Historians frequently credit public health measures devised during the fifteenth through the seventeenth centuries to combat the plague with some mitigation of the disease and its ultimate disappearance. However, in the light of modern medical knowledge of bubonic plague, it is clear that such measures — quarantine of well individuals, isolation of the sick and their household contacts, large pesthouses or lazarettoes, and even the elaboration of a theory of contagion - would have little effect on its course.

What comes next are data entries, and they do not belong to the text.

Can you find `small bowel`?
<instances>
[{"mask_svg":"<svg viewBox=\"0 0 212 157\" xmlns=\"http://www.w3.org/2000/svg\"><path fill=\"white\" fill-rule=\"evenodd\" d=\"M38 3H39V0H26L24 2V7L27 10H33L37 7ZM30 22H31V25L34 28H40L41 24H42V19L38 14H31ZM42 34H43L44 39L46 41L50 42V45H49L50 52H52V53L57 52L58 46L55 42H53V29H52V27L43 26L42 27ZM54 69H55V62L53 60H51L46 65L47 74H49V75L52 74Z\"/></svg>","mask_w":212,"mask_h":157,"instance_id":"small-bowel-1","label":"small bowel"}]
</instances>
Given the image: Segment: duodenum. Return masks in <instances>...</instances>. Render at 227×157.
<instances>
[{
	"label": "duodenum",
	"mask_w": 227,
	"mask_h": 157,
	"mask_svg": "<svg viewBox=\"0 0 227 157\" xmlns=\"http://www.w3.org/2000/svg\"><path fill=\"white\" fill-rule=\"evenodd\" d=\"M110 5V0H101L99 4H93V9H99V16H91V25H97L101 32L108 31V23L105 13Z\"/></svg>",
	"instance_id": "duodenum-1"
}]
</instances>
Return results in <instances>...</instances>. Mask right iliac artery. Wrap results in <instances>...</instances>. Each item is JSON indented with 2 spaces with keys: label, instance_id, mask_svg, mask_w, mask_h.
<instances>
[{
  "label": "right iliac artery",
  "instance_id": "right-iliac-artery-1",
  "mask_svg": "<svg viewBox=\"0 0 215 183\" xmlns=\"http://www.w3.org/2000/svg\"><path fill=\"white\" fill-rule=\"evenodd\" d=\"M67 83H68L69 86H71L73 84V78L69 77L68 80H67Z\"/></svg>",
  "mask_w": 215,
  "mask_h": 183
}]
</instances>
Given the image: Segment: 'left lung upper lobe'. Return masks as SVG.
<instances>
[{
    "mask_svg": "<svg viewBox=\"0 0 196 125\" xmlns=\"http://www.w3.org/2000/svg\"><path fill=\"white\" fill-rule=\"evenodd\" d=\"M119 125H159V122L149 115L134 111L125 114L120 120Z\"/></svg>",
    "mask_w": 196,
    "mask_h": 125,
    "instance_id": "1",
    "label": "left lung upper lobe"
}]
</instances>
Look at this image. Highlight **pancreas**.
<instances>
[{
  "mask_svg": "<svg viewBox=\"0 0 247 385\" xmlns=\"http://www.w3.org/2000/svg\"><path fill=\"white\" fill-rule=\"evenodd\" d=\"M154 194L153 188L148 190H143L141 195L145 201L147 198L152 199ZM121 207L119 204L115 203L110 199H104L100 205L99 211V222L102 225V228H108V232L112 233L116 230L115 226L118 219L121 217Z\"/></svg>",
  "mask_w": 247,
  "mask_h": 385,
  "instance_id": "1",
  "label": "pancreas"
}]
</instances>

Certainly the most important questions about these 500 years of plague in Europe have to do with its disappearance and demographic consequences. In the latter case, it is important to realize that much of the mortality credited to the plague was due to its indirect impact, rather than infection. When an epidemic struck, panic ensued and this alone, by bringing an end to normal sanitary and social services while precipitating headlong flight, would have taken a significant number of lives, as would isolating both ill and well in hospitals and pesthouses. Chief among these victims would have been the very young, the very old, and the economically disadvantaged.

Beginning in the early eighteenth century, Europe was increasingly protected from plague invasions from Ottoman lands by a staunch Austrian barrier. Manned by over 100,000 men and featuring numerous quarantine and checkpoint stations, this famous sanitary cordon limited both trade and human traffic, which may have helped to spare Europe from the third or most recent cycle of the plague that seems to have had its beginning in central Asia about the middle of the eighteenth century (Benedict 1988).

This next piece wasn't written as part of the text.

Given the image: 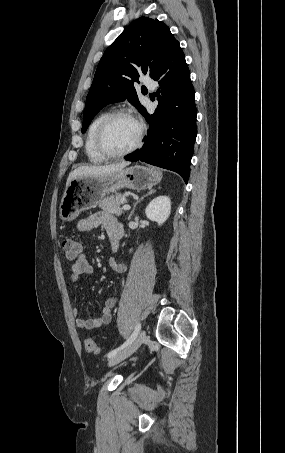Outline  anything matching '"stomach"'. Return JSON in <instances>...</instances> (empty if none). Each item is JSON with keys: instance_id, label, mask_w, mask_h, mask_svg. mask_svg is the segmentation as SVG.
<instances>
[{"instance_id": "0dacf381", "label": "stomach", "mask_w": 285, "mask_h": 453, "mask_svg": "<svg viewBox=\"0 0 285 453\" xmlns=\"http://www.w3.org/2000/svg\"><path fill=\"white\" fill-rule=\"evenodd\" d=\"M162 179V172L140 165L123 168L99 176L73 179L67 186L59 206L63 221H73L85 210L95 208L110 193L122 188L141 191L150 189Z\"/></svg>"}]
</instances>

From there the plague spread to the Yunnan region of China and simultaneously to northern India and, then, aided by rapid sea transportation, radiated globally from Hong Kong, Bombay, and Calcutta.

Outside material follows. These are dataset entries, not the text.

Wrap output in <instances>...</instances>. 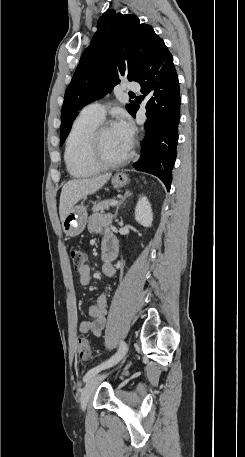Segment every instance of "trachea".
<instances>
[{
	"mask_svg": "<svg viewBox=\"0 0 245 457\" xmlns=\"http://www.w3.org/2000/svg\"><path fill=\"white\" fill-rule=\"evenodd\" d=\"M129 94H130V95H135V94H133V92H129Z\"/></svg>",
	"mask_w": 245,
	"mask_h": 457,
	"instance_id": "obj_1",
	"label": "trachea"
}]
</instances>
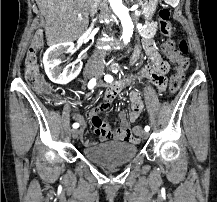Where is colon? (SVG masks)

But if Europe was bypassed, the Americas were not. Rather, along with Australia and eastern Africa, North and South America were infected for the first time, and by the early years of the nineteenth century some regions of the Western Hemisphere were experiencing relatively minor, but nonetheless panic-inspiring, epidemics. Those that struck San Francisco are among the best documented in this pandemic cycle, although the disease killed millions in India and in African countries.

If the Americas and Australia did not suffer greatly from this third cycle of the plague, one consequence was that the disease did establish itself among the rodents and lagomorphs of these New Worlds. In North America the geographic extent of the plague has subsequently widened each year, and sporadic cases of human plague claim 8 to 15 victims annually despite the effectiveness of therapy with antibiotics such as tetracycline and streptomycin. In the Americas, as elsewhere, smoldering enzootic foci of plague demand a constant global effort in surveillance and control.